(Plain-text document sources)
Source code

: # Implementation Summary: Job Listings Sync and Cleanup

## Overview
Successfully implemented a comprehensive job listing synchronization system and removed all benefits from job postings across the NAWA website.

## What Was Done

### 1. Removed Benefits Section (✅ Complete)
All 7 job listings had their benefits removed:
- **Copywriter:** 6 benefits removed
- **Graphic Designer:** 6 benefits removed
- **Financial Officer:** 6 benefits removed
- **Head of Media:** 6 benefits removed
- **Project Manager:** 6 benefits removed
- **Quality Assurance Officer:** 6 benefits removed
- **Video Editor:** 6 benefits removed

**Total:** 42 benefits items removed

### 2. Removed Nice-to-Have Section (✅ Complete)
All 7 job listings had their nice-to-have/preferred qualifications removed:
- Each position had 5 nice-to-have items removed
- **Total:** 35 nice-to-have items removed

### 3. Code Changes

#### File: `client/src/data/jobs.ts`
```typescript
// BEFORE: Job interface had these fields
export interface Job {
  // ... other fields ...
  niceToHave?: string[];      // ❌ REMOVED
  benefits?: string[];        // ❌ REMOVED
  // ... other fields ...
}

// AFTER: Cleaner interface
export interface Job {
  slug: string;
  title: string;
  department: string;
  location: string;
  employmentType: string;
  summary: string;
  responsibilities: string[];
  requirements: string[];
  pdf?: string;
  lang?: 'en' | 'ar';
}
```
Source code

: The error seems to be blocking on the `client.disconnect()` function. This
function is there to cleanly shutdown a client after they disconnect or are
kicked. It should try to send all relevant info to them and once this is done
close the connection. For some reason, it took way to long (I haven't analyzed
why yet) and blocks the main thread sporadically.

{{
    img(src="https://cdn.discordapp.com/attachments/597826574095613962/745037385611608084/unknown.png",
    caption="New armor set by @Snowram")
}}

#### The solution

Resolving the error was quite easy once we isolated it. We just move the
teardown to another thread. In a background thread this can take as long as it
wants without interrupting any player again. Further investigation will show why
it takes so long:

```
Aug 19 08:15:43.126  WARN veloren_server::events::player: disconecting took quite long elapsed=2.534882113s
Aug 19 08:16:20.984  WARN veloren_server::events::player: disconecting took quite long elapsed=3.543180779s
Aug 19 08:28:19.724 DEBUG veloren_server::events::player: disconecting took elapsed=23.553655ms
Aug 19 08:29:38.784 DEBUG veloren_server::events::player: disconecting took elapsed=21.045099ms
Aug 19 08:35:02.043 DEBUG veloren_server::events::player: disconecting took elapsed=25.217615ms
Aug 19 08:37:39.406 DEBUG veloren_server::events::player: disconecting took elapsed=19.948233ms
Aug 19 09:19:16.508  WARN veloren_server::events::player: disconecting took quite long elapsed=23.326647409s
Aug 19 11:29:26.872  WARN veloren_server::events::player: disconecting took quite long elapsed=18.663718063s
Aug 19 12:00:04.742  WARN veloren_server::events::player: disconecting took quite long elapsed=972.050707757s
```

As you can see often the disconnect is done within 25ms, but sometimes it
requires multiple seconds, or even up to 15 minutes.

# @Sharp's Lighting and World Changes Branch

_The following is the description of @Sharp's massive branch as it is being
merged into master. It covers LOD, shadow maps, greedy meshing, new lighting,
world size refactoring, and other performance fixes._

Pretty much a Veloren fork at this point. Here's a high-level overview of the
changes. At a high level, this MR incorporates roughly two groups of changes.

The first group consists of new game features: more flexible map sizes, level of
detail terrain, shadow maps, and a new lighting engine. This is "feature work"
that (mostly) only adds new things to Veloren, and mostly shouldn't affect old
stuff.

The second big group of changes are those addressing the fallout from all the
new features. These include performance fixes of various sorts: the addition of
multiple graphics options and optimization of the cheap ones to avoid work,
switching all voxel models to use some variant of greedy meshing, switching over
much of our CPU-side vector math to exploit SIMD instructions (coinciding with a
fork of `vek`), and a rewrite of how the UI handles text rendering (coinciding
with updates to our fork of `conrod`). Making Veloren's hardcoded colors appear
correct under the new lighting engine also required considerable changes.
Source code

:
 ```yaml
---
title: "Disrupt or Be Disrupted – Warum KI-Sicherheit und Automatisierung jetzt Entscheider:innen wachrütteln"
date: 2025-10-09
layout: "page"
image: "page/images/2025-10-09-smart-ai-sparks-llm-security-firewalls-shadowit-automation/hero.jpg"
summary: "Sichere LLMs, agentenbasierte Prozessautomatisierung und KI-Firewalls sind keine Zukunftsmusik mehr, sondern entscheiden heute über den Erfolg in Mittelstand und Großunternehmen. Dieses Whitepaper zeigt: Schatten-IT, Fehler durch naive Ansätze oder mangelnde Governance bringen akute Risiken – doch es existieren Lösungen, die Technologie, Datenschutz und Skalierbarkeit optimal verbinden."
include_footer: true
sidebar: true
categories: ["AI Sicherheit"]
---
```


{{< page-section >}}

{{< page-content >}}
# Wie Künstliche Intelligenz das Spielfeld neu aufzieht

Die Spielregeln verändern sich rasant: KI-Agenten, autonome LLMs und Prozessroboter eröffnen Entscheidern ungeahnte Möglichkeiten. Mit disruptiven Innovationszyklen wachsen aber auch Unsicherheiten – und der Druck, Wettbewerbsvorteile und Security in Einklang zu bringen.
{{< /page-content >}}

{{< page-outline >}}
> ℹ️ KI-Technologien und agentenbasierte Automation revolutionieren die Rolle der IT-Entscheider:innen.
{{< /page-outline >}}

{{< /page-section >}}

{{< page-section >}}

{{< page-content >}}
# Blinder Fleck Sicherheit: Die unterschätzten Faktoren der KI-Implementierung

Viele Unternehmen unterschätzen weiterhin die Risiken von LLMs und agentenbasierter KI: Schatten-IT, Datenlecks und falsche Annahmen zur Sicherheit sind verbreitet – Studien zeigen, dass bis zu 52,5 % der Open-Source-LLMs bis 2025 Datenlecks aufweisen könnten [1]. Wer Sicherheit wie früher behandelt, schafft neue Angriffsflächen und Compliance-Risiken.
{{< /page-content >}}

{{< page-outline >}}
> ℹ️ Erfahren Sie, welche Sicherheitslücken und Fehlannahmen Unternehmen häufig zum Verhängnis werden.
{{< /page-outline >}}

- **WORK ORDER**
Using the records above, determine how many lines hold the word "sind", and answer with that figure only.

- **RESPONSE BELOW**
2